## Given exercise
Please recast the records from the first line through the line containing "Same at (468, 479): Same -> Term", both included, as a JSON list of strings with one string per line and no blank lines.

(Data excerpts)
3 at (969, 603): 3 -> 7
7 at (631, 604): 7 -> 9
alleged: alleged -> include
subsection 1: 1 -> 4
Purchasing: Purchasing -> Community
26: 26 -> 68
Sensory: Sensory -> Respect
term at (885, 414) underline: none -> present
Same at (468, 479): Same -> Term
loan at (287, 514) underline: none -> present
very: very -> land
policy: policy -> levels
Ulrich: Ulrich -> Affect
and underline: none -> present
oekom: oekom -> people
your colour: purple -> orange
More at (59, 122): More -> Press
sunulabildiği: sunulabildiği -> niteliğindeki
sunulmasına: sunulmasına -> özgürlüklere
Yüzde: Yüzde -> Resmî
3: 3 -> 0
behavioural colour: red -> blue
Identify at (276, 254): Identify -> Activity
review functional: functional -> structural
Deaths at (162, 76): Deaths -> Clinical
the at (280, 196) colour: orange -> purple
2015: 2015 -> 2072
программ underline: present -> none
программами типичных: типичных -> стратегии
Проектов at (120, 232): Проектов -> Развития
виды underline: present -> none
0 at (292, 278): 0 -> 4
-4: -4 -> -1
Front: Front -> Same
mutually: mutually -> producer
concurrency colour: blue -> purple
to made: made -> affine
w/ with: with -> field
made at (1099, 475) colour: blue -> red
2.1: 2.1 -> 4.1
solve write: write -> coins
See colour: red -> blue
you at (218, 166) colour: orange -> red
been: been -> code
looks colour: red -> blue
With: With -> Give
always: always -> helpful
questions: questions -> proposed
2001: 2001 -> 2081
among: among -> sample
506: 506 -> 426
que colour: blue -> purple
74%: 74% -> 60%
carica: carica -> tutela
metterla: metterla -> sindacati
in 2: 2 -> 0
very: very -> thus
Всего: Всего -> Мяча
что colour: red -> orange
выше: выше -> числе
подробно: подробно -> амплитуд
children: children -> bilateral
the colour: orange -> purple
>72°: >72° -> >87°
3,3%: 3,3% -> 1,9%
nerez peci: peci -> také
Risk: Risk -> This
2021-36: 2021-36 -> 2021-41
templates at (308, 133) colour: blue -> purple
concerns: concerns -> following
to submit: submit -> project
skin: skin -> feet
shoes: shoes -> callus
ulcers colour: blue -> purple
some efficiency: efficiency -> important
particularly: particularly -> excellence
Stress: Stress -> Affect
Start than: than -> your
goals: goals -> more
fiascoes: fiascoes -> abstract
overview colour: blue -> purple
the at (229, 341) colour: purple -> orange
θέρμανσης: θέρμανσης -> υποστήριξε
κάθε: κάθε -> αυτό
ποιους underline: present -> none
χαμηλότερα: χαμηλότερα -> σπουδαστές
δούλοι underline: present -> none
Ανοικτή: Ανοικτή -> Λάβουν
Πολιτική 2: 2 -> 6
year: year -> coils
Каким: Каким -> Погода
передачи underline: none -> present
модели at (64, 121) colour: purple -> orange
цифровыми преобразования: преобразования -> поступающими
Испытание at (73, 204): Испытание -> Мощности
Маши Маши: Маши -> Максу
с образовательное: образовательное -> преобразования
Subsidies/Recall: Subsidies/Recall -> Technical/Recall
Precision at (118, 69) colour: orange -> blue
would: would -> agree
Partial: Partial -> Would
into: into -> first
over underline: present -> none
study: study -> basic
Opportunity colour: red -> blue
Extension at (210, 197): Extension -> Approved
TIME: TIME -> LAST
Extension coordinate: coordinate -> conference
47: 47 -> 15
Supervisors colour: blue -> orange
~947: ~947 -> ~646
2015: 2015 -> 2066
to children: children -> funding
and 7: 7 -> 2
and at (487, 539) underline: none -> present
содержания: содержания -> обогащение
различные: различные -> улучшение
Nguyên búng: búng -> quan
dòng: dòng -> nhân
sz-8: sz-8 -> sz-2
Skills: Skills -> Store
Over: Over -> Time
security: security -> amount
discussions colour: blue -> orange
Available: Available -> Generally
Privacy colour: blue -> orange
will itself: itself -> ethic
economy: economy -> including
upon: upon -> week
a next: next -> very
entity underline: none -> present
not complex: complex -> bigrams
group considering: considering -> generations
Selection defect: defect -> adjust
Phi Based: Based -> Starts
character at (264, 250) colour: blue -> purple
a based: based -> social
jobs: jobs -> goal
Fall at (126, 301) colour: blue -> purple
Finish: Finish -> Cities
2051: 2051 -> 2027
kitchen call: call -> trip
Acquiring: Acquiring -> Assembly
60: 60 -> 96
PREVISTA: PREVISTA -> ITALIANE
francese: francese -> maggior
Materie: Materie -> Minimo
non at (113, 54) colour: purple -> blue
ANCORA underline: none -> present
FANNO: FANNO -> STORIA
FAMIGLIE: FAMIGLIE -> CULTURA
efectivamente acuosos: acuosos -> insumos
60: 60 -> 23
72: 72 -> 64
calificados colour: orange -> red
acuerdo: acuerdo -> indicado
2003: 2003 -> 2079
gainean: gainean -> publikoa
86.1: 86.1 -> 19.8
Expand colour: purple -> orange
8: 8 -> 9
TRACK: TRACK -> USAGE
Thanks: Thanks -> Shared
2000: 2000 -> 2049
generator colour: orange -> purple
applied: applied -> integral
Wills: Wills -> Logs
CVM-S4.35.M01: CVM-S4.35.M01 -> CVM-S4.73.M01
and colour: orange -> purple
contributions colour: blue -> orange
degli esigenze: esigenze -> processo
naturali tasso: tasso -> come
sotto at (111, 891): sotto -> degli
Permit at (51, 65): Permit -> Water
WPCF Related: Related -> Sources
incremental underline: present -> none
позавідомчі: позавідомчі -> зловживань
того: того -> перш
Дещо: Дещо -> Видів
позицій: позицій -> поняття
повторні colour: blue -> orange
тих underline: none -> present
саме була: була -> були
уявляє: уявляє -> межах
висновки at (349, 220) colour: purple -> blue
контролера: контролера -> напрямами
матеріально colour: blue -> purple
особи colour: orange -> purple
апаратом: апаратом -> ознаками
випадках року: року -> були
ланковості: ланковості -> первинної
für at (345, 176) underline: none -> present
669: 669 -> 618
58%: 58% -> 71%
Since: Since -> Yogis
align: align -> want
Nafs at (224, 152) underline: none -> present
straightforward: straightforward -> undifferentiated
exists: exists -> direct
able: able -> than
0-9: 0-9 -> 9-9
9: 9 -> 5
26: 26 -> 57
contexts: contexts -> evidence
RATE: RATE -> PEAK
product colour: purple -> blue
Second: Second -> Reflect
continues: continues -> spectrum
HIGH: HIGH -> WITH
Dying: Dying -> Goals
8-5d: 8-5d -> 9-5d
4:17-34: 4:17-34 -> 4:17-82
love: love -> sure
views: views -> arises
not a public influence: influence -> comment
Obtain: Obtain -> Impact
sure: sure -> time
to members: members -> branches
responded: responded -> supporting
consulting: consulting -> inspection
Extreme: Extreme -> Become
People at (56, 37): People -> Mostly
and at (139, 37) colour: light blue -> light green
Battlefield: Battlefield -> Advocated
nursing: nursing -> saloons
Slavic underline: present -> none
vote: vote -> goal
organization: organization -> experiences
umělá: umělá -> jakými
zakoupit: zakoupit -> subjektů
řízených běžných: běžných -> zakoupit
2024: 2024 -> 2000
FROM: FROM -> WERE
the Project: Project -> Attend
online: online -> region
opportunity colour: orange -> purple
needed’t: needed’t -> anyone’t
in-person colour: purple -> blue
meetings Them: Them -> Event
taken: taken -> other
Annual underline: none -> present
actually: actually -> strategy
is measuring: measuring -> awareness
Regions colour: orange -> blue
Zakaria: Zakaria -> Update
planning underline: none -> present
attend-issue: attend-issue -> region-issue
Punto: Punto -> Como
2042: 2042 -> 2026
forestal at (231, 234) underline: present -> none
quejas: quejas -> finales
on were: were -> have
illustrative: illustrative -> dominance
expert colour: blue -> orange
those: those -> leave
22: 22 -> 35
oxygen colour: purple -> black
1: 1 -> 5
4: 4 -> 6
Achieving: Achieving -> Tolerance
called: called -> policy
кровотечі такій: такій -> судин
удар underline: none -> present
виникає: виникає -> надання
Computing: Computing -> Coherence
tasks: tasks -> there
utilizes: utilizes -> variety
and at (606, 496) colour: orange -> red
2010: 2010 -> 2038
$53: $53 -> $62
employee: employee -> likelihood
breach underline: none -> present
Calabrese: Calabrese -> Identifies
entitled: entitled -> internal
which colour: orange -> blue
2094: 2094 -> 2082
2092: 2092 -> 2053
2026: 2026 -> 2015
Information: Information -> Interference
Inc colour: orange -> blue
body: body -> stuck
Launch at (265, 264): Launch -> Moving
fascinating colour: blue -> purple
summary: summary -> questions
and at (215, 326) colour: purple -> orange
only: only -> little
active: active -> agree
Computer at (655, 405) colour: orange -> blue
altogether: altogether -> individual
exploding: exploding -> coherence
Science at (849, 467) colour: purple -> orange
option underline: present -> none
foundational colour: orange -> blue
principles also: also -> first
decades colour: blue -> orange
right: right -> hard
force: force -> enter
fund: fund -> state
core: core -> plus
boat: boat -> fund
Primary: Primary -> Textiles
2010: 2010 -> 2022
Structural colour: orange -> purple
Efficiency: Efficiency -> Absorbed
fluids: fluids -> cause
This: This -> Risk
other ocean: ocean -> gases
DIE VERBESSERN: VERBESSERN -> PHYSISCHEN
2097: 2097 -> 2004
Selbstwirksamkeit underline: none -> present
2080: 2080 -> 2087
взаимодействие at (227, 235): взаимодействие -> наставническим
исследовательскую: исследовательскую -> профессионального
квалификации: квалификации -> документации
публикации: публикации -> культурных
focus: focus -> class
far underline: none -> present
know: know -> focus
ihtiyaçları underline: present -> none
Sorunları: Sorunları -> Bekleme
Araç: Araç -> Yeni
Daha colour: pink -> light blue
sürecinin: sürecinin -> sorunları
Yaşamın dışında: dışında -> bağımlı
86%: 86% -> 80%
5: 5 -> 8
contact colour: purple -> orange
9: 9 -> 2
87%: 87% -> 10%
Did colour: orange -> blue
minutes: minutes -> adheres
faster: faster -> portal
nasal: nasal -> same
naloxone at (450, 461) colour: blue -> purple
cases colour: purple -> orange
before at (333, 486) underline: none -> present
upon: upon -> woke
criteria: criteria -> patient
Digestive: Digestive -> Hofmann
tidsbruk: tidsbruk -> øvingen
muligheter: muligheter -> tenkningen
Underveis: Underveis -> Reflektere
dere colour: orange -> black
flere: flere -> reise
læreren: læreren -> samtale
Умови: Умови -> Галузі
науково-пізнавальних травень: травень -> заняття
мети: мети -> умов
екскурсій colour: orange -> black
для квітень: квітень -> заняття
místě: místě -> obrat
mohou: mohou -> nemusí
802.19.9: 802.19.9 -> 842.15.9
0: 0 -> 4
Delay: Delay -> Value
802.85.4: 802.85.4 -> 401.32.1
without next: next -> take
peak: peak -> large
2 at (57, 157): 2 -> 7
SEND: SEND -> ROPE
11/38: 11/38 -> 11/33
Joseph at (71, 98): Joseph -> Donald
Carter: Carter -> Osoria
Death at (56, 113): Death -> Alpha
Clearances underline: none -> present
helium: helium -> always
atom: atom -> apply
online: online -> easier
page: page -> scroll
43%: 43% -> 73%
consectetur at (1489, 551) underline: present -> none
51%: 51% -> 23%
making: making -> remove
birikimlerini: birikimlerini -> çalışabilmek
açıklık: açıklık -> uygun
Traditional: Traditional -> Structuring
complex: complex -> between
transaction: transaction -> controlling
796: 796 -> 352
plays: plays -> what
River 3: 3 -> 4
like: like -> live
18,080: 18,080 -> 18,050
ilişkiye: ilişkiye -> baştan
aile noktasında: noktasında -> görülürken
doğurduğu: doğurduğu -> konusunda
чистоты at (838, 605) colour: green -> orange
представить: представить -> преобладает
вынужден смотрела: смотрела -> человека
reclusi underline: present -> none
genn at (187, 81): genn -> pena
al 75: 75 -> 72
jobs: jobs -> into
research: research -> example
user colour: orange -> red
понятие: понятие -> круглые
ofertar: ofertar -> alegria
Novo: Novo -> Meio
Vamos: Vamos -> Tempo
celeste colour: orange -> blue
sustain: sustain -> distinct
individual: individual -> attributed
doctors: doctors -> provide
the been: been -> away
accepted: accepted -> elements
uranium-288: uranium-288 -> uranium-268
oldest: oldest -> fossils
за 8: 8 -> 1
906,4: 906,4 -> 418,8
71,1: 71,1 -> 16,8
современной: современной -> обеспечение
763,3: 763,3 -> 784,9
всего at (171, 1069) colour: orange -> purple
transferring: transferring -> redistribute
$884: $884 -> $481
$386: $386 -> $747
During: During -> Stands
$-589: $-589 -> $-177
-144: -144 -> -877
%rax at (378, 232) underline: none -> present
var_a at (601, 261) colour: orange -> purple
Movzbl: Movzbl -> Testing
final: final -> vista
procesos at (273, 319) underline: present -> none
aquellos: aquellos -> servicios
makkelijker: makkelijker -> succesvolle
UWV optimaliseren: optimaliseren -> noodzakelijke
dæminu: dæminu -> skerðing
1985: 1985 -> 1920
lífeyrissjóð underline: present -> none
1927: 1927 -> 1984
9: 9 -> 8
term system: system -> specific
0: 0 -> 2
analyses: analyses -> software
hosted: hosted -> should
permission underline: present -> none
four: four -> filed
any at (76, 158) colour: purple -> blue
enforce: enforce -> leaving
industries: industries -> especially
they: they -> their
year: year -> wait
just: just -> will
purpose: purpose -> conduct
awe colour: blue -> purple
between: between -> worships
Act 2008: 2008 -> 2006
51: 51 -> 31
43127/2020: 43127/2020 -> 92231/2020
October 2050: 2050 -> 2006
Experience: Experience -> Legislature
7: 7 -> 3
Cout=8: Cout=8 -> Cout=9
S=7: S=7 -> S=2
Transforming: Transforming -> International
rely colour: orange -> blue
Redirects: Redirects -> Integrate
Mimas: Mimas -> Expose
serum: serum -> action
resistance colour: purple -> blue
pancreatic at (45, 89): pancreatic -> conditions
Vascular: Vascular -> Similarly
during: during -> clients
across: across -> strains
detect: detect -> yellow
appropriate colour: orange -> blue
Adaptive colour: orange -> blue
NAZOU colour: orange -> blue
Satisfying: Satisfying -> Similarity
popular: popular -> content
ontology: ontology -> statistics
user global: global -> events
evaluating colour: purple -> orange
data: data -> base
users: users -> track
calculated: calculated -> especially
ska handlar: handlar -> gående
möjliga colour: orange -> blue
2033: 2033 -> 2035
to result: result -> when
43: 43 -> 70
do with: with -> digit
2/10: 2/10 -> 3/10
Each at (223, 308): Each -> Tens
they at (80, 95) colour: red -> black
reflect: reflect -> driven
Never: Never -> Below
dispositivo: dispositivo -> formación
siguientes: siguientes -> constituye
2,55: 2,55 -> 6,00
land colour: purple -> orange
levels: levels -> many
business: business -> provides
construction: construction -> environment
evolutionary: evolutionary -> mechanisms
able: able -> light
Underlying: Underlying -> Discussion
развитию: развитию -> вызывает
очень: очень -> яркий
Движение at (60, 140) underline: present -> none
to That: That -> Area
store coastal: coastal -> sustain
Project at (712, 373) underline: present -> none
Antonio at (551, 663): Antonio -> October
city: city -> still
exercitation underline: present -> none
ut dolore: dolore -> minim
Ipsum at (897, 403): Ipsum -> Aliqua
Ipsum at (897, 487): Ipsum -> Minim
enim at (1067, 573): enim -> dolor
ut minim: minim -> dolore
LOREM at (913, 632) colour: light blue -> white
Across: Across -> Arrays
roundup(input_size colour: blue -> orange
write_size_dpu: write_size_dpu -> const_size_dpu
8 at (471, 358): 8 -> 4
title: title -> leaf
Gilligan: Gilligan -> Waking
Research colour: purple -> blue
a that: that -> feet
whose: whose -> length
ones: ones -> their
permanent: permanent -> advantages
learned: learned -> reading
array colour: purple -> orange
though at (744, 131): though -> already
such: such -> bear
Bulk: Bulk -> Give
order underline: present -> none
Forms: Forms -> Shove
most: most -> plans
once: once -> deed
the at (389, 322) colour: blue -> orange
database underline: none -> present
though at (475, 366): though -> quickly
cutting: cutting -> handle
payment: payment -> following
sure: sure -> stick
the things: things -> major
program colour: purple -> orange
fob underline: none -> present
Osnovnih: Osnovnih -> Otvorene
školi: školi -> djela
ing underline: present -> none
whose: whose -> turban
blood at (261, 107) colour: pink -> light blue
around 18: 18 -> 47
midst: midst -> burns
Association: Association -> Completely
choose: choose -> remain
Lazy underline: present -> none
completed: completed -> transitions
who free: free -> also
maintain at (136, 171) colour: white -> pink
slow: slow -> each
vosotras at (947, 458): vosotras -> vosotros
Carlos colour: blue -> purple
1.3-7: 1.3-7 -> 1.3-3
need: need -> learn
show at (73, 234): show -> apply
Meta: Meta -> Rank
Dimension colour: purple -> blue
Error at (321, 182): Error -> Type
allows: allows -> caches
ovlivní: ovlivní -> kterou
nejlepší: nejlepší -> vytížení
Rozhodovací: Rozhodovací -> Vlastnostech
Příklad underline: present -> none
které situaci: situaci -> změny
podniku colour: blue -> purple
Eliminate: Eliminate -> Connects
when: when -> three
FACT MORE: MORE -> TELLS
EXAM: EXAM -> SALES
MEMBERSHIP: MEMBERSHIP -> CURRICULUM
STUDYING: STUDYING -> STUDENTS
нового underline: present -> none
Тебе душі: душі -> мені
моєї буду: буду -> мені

## The reply
[
  "3 at (969, 603): 3 -> 7",
  "7 at (631, 604): 7 -> 9",
  "alleged: alleged -> include",
  "subsection 1: 1 -> 4",
  "Purchasing: Purchasing -> Community",
  "26: 26 -> 68",
  "Sensory: Sensory -> Respect",
  "term at (885, 414) underline: none -> present",
  "Same at (468, 479): Same -> Term"
]